On October 24, 2016, the paper's editorial board announced that it would once again decline to endorse a candidate for President of the United States, a practice it first abandoned in 2012. This decision was criticized by some readers, who wondered why the board would offer endorsements in state elections without also taking a position on the presidential race. The board justified its decision by citing the paper's general focus on local issues, writing "Our goal as an editorial board is to have an impact in our community. And we don't think an endorsement for president would move the needle. So that's why we focus our endorsement energy where voters may not have made up their minds and need help with the decision."

====2018====
Editor Mark Katches left the company in August 2018, to become editor of the Tampa Bay Times, owned by the non-profit Poynter Institute for Media Studies.
Therese Bottomly, who had worked The Oregonian since 1983, was named editor and vice president of content in September 2018.

=== 2020s ===
==== Comments section elimination ====
On January 2, 2020, The Oregonian eliminated the comments section of Oregonlive.com. The paper said it was following the trend of other papers in the past decade and said most readers don't utilize the comments feature. The paper also said uncivil comments were taking up too many resources to moderate.

==== Paywall ====
In mid-June 2020, the paper started rolling out stories tagged "Exclusive", marking the announcement of upcoming paywall. These "exclusive" contents, usually front-page stories, were made subscribers-only partway through July and starting on July 27, 2020, it has been switched over to paywall and restricted to paid subscribers only.

==== Print edition ====
In August 2023, The Oregonian announced that the printed version of the paper will be offered only on Wednesdays, Fridays, Saturdays and Sundays, effective January 1, 2024. It will continue publishing daily news online.

In late October 2024, the paper announced it would switch its print edition page format from a tabloid style to broadsheet. The change went into effect in mid-January 2025.

==Targeted publications==
The staff of The Oregonian also produces three "targeted publications"—glossy magazines distributed free of charge to 40,000–45,000 wealthy residents of the Portland metropolitan area, and sold on newsstands to 5,000 others. A fourth glossy magazine, Explore the Pearl, is produced in conjunction with the Pearl District Business Association, and mailed to "high-income Portland Metro households" within Lake Oswego, West Linn, Mountain Park, Lakeridge, Forest Heights, Raleigh Hills, Oak Hills, West Hills, Dunthorpe, and Clark County.

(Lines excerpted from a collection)
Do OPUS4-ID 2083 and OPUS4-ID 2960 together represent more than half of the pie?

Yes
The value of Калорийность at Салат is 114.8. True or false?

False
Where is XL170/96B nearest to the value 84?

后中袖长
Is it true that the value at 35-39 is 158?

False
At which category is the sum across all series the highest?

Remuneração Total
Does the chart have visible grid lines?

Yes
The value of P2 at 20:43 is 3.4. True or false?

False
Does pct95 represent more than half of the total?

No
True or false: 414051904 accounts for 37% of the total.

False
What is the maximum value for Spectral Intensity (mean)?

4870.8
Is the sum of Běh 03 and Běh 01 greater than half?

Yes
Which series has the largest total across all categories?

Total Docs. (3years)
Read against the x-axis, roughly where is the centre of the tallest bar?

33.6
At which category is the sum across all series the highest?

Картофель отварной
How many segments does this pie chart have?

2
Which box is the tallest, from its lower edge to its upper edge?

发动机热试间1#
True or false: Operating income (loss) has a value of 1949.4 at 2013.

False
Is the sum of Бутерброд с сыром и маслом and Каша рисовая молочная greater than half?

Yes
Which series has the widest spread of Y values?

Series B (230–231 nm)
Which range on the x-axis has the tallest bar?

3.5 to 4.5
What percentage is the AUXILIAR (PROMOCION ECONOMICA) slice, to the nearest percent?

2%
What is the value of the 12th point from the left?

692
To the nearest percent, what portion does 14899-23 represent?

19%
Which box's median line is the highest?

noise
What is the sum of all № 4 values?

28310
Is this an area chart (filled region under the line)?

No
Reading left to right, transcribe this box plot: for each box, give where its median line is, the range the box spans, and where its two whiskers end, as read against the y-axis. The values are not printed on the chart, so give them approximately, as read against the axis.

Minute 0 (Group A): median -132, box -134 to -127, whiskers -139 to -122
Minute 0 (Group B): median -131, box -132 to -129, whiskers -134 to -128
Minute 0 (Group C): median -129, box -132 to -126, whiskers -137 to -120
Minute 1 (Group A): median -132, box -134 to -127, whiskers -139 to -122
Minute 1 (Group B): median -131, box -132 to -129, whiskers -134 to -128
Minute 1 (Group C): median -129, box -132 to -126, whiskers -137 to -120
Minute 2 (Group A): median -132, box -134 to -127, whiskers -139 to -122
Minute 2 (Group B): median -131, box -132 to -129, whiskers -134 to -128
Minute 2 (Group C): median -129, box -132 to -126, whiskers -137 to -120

[What is required]: In the passage about The Oregonian, swap "vice president of content" for "editor-in-chief" and write out the portion starting with "Therese Bottomly, who" and going on through "resources to moderate.".

[Answer space]:
Therese Bottomly, who had worked The Oregonian since 1983, was named editor and editor-in-chief in September 2018.

=== 2020s ===
==== Comments section elimination ====
On January 2, 2020, The Oregonian eliminated the comments section of Oregonlive.com. The paper said it was following the trend of other papers in the past decade and said most readers don't utilize the comments feature. The paper also said uncivil comments were taking up too many resources to moderate.